Data usage patterns such as those collected by Allot’s Mobile Trends Report Feb 2013 tell us how people use their mobile devices – such as what applications they use and how their behavior changes over time. One element that necessarily remains out of the picture is how much more traffic there would be if subscribers did not have to worry about traffic caps. How much unmet demand is there for mobile connectivity? And how much money do operators leave on the table by not meeting this demand?
The comparison I propose here is not with unlimited plans. In most markets, if subscribers could pay the same amount of money and be magically moved to an unlimited plan, we would expect usage to increase substantially. If traffic caps were lifted, the increase in usage would reflect the willingness to use the service more; but not to pay for it. It is like proving that people eat more at all-you-can-eat restaurants than at high-end ones with small portions – it is not very revealing.

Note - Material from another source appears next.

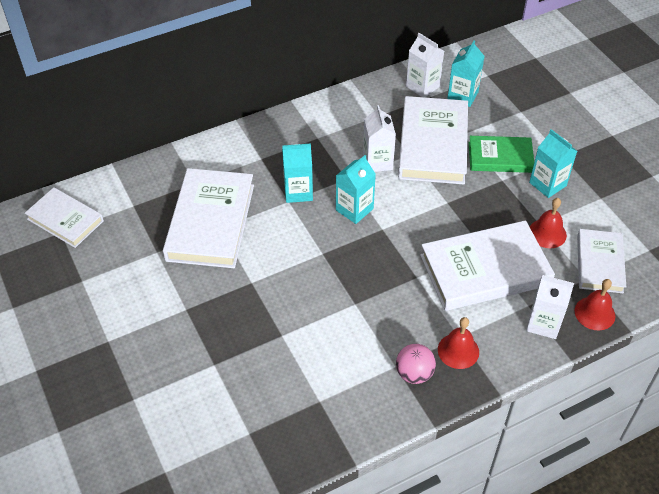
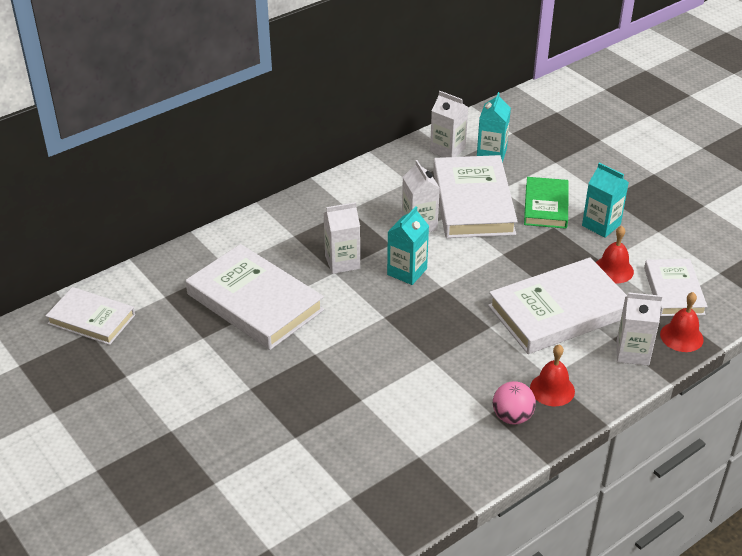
camera: 10 degrees left, 10 degrees down
white book [163,168,254,268] -> white book turned 45 degrees counterclockwise [186,244,324,350]
turquoise carton [282,144,313,203] -> white carton [324,202,360,274]
green book [469,136,534,173] -> green book turned 75 degrees counterclockwise [524,177,569,229]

The trend toward slower growth in subscriber traffic, and the fact that many subscribers use a limited fraction of their allowances, suggests that worry about going over the monthly limits may depress demand for some types of applications and traffic. That potential demand could be addressed (i.e., monetized) by selectively removing the worry element.
Unlimited plans are perfectly effective at removing the worry – but they are also financially unsustainable for most operators. A different path has to be blazed to reduce worry while retaining profitability. One way to do so is to develop add-on services based on specific applications (e.g., Pandora, Deezer or Spotify) or traffic type (VoIP, social networking) that establish islands within which base-plan traffic caps do not apply. Of course, these options do not have to offer unlimited traffic – e.g., a Netflix subscription may be limited to a few GB/month – but they establish a separate usage bucket that reduces subscribers’ worry about overage.
A step in this direction are the optional Spotify Premium packages that many operators offer, which give ad-free and unlimited music streaming and which subscribers can choose in place of the free Spotify account, which is ad-based and limits use. Subscribers who use the premium package still need to fit Spotify streaming within their monthly bandwidth allocation.
In this usage scenario, Spotify (or any other music streaming service) competes with other applications –such as email, messaging, and social networking – which for most subscribers have a higher priority. When trying to avoid going over their monthly bandwidth limits and incurring overhead charges as a result, many subscribers simply try to stay away from services that do not have the highest priority – this is the usage that their worry eliminates. Plans that add unlimited Spotify access, but count Spotify traffic within the existing traffic caps, do not address the subscribers’ need to manage their traffic allowance.
Operators like KPN in the Netherlands, offer a more effective Spotify Premium service add-on that comes with a separate bandwidth allowance of 500 MB in addition to ad-free, unlimited access to Spotify. This approach creates an effective incentive to use the Spotify service more. Subscribers can listen to music without any impact on their main data plan and when they reach their 500 MB limit, they might have to stop using the service for the rest of the billing cycle; but they can still check Facebook.
How is this different from just adding 500 MB to existing plans and charging accordingly? In that instance, subscribers could use the 500 MB for any application they want, so they would gain in flexibility but they would lose the desirable ability to manage their usage for different applications. Most subscribers do not want to have to check their billing-cycle usage before deciding whether they can afford to listen to music.
More importantly, the pricing for the 500 MB allocated to Spotify is likely to be different – and lower – than the pricing for the base-plan allowance. While mobile operators’ profit on a per-MB basis is necessarily going to be lower, the price differentiation enables them to capture marginal revenue (i.e., the money otherwise left on the table) for services that subscribers value but do not consider high priority.